Source extract:

start

6.    Tax Consultation. Participant understands that Participant may suffer adverse tax consequences as a result of Participant’s purchase or disposition of the Shares. Participant represents that Participant has consulted with any tax consultants Participant deems advisable in

 

-2-


connection with the purchase or disposition of the Shares and that Participant is not relying on the Company for any tax advice.

7.    Restrictive Legends and Stop-Transfer Orders.

(a)    Legends. Participant understands and agrees that the Company shall cause the legends set forth below or legends substantially equivalent thereto, to be placed upon any certificate(s) evidencing ownership of the Shares together with any other legends that may be required by the Company or by state or federal securities laws:

THE SECURITIES REPRESENTED HEREBY HAVE NOT BEEN REGISTERED UNDER THE SECURITIES ACT OF 1933 (THE “ACT”) AND MAY NOT BE OFFERED, SOLD OR OTHERWISE TRANSFERRED, PLEDGED OR HYPOTHECATED UNLESS AND UNTIL REGISTERED UNDER THE ACT OR, IN THE OPINION OF COUNSEL SATISFACTORY TO THE ISSUER OF THESE SECURITIES, SUCH OFFER, SALE OR TRANSFER, PLEDGE OR HYPOTHECATION IS IN COMPLIANCE THEREWITH.

THE SHARES REPRESENTED BY THIS CERTIFICATE ARE SUBJECT TO CERTAIN RESTRICTIONS ON TRANSFER AND A RIGHT OF FIRST REFUSAL HELD BY THE ISSUER OR ITS ASSIGNEE(S) AS SET FORTH IN THE EXERCISE NOTICE BETWEEN THE ISSUER AND THE ORIGINAL HOLDER OF THESE SHARES, A COPY OF WHICH MAY BE OBTAINED AT THE PRINCIPAL OFFICE OF THE ISSUER. SUCH TRANSFER RESTRICTIONS AND RIGHT OF FIRST REFUSAL ARE BINDING ON TRANSFEREES OF THESE SHARES.

THE SHARES REPRESENTED BY THIS CERTIFICATE ARE SUBJECT TO RESTRICTIONS ON TRANSFER FOR A PERIOD OF TIME FOLLOWING THE EFFECTIVE DATE OF THE UNDERWRITTEN PUBLIC OFFERING OF THE COMPANY’S SECURITIES SET FORTH IN AN AGREEMENT BETWEEN THE ISSUER AND THE ORIGINAL HOLDER OF THESE SHARES AND MAY NOT BE SOLD OR OTHERWISE DISPOSED OF BY THE HOLDER PRIOR TO THE EXPIRATION OF SUCH PERIOD WITHOUT THE CONSENT OF THE COMPANY OR THE MANAGING UNDERWRITER.

(b)    Stop-Transfer Notices. Participant agrees that, in order to ensure compliance with the restrictions referred to herein, the Company may issue appropriate “stop transfer” instructions to its transfer agent, if any, and that, if the Company transfers its own securities, it may make appropriate notations to the same effect in its own records.

end

Exercise requirements:
**a)** Please write out the passage of the share transfer terms beginning at the words "connection with the" and stopping after "IN COMPLIANCE THEREWITH.".
**b)** According to the share transfer terms, to whom may the Company issue "stop transfer" instructions?
**c)** Translate this sentence from the share transfer terms into Spanish: "Participant understands that Participant may suffer adverse tax consequences as a result of Participant’s purchase or disposition of the Shares."

Information supplied:
start

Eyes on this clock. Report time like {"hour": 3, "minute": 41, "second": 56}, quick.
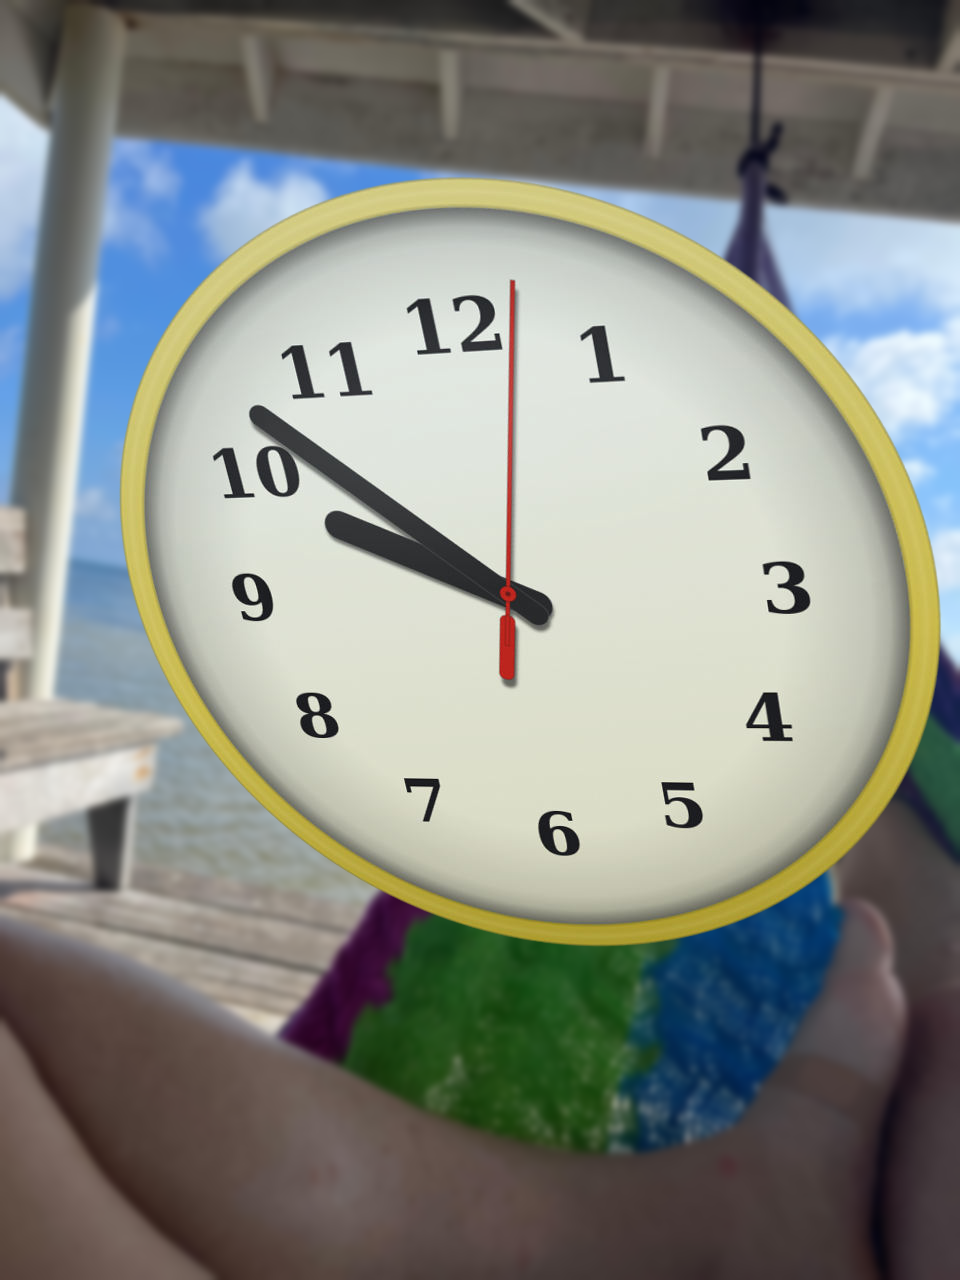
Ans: {"hour": 9, "minute": 52, "second": 2}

end

Responses to the exercise:
**a)**
connection with the purchase or disposition of the Shares and that Participant is not relying on the Company for any tax advice.

7.    Restrictive Legends and Stop-Transfer Orders.

(a)    Legends. Participant understands and agrees that the Company shall cause the legends set forth below or legends substantially equivalent thereto, to be placed upon any certificate(s) evidencing ownership of the Shares together with any other legends that may be required by the Company or by state or federal securities laws:

THE SECURITIES REPRESENTED HEREBY HAVE NOT BEEN REGISTERED UNDER THE SECURITIES ACT OF 1933 (THE “ACT”) AND MAY NOT BE OFFERED, SOLD OR OTHERWISE TRANSFERRED, PLEDGED OR HYPOTHECATED UNLESS AND UNTIL REGISTERED UNDER THE ACT OR, IN THE OPINION OF COUNSEL SATISFACTORY TO THE ISSUER OF THESE SECURITIES, SUCH OFFER, SALE OR TRANSFER, PLEDGE OR HYPOTHECATION IS IN COMPLIANCE THEREWITH.

**b)** To its transfer agent, if any.

**c)** El Participante entiende que el Participante puede sufrir consecuencias fiscales adversas como resultado de la compra o enajenación de las Acciones por parte del Participante.